Why i mention this ? Because you dont know how many triangles a particular vertex is component of (excuse my english -> not my mother-tongue). Let`s say that vertex B is component of 13 triangles, that means that you have to add 13 normals normalize the result and this will be the normal for vertex B. Now if you would have a code that renders all the triangles, you can be sure that vertex B will occure 13 times (exactly ). Now all the 13 times you know which particular triangle is rendered, as you know all the triangle-normals you know now also this particular normal.

Maybe you have now some clue what my code does -> this is one possible solution.
In my code i am using structures for the vertices, nx,ny,nz are just components of a vertex structure that hold the normal compon. while adding them.
The normal_arr just holds the previously calculated normals of the triangles not the averaged ones.
This way i connect the normal and the vertex compon. tightly, but i think you can`t use vertex arrays etc. anymore -> that is the disadvantage.

If you are going to average surface normals to get vertex normals, you might as well take the small extra step of considering smoothing groups.
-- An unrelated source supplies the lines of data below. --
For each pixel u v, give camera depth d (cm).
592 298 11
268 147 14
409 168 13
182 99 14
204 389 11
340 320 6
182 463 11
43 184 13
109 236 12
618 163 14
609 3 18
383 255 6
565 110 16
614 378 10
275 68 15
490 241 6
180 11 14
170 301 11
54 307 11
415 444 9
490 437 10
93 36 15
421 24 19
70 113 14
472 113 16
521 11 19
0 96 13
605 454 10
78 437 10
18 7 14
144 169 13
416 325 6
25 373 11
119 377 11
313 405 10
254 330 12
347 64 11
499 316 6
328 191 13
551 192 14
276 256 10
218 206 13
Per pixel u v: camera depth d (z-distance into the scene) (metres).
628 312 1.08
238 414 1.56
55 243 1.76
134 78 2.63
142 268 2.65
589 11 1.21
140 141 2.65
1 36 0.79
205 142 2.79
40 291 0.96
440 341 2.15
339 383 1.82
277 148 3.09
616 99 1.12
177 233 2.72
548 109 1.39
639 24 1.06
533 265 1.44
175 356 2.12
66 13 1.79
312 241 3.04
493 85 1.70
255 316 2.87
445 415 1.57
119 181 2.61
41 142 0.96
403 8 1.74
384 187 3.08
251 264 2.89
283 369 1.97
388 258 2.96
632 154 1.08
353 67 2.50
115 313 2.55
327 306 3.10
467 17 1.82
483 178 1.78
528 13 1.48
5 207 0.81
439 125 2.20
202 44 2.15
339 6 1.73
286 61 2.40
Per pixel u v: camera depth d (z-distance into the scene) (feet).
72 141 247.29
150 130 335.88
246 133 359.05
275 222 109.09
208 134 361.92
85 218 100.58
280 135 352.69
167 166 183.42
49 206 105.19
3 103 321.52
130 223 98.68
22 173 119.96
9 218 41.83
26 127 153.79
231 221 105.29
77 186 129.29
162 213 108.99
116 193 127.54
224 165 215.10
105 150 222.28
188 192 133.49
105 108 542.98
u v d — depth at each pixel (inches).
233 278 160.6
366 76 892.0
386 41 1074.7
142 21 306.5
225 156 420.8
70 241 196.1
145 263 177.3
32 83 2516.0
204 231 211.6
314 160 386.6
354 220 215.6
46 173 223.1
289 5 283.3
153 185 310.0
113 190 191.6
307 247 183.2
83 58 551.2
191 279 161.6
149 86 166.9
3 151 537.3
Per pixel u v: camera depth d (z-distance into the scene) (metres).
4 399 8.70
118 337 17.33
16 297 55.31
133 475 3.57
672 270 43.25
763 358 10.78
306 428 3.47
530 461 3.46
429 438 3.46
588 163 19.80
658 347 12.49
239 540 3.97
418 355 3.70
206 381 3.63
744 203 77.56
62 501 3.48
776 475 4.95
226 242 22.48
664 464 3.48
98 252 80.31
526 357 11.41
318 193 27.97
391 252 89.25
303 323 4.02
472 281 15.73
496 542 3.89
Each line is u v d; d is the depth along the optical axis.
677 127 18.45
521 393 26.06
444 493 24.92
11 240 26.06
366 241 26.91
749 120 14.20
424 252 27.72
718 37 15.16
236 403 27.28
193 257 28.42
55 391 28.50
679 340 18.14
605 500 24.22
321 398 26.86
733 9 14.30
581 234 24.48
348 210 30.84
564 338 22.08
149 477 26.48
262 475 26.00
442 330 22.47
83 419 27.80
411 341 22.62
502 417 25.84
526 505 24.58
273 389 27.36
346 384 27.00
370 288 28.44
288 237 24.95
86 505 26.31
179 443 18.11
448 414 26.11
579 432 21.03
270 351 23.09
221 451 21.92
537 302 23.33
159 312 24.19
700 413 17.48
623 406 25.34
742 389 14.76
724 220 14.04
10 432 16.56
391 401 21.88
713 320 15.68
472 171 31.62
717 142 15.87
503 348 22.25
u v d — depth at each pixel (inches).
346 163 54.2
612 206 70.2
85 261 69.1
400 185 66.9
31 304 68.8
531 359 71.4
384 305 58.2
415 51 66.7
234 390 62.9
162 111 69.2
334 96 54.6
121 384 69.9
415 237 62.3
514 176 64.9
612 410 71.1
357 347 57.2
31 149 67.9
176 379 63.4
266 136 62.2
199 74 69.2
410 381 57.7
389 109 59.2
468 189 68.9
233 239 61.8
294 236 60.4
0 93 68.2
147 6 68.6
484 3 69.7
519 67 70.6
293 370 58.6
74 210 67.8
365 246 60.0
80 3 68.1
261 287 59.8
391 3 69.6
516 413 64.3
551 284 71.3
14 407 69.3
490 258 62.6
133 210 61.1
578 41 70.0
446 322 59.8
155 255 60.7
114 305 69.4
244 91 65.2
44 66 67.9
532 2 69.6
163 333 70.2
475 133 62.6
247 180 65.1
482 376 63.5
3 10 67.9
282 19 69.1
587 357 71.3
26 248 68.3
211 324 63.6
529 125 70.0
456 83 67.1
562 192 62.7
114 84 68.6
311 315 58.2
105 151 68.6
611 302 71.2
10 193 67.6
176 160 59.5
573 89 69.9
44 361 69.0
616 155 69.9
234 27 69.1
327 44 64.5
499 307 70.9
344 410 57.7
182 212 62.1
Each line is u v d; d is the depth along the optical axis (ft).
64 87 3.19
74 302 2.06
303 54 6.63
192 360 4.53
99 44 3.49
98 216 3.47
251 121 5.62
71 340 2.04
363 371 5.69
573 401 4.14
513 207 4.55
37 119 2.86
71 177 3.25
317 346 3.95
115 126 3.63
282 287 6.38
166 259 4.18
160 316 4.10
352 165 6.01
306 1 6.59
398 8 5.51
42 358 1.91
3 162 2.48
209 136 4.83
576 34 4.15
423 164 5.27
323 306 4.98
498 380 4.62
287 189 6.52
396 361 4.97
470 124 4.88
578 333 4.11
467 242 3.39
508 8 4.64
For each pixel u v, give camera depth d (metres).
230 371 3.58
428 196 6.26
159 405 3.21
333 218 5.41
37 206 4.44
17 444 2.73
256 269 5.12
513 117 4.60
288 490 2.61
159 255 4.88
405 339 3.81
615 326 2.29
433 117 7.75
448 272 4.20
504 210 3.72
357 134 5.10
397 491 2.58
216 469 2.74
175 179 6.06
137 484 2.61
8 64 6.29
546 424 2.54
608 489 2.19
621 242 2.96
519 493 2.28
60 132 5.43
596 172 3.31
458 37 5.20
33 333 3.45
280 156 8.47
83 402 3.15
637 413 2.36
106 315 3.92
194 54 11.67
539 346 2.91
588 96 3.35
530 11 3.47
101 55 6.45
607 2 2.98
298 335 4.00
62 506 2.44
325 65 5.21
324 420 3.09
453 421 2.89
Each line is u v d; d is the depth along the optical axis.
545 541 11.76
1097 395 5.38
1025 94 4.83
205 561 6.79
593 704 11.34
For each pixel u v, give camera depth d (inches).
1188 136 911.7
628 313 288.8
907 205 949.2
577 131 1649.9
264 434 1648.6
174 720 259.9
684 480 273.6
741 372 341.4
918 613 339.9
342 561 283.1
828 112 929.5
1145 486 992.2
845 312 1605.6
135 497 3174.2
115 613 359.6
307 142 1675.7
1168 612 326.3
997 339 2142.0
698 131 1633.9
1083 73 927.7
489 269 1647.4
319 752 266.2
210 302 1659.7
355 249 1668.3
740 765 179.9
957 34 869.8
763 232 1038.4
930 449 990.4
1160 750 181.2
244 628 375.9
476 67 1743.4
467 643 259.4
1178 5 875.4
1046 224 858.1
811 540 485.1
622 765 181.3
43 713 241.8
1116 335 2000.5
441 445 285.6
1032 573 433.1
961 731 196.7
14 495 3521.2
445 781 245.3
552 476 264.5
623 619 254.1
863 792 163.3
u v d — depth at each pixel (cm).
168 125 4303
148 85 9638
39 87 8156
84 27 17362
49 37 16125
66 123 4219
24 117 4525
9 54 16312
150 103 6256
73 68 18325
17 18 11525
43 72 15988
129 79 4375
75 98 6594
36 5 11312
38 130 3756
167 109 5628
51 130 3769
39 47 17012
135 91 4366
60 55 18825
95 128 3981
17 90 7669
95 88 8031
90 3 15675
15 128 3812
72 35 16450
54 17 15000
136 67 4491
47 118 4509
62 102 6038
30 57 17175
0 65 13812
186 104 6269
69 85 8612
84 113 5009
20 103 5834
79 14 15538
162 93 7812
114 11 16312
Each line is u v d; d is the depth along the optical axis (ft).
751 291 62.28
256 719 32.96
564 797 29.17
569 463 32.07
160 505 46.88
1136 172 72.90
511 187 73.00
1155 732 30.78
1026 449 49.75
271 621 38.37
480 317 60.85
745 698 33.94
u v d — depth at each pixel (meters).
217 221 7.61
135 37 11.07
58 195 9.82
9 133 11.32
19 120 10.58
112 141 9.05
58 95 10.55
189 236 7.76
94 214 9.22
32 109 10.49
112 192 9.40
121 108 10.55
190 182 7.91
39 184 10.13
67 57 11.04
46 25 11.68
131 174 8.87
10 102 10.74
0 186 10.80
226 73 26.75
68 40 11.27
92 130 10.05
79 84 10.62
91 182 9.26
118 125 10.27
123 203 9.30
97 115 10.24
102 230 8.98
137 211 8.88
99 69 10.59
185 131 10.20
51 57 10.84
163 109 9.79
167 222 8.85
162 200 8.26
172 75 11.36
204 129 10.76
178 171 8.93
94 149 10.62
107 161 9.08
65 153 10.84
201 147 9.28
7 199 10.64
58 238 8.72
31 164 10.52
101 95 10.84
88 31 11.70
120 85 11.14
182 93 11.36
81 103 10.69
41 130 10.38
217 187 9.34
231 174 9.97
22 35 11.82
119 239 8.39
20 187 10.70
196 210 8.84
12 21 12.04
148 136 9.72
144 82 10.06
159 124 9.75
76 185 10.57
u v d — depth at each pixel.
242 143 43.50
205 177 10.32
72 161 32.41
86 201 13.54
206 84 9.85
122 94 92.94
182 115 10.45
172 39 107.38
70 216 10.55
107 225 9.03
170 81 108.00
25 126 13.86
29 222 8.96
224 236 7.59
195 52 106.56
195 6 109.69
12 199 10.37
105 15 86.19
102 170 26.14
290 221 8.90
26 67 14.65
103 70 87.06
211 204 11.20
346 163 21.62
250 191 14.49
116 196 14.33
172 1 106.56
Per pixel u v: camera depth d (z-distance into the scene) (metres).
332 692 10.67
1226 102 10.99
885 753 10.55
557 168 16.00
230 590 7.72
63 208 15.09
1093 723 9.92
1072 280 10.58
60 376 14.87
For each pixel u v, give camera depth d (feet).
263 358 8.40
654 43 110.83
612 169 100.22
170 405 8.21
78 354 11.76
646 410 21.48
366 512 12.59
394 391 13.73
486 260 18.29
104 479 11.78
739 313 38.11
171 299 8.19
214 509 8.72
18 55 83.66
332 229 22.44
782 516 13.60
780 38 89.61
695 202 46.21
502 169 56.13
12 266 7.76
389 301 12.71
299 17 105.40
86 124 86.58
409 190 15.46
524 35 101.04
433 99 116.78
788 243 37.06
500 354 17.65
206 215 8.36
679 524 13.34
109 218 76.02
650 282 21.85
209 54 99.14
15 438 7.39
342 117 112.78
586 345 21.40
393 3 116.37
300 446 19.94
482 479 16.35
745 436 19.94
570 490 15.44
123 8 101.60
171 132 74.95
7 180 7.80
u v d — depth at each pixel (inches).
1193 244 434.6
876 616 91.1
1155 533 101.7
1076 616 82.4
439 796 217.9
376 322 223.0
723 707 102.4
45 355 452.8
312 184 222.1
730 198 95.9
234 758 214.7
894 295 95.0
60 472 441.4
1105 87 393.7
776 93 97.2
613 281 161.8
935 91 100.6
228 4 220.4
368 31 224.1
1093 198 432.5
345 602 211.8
Or if this type of smoothing just isn’t good enough, you may consider using subdivision surfaces in addition to smoothing groups.

[This message has been edited by DFrey (edited 08-12-2002).]

Smoothing groups…what do you mean with that ?
Subdivision is good…unless you try to animate it…

Smoothing groups are a collection of polygons that have averaged normals at the vertices. This leads to a smoother look to the rendered geometry.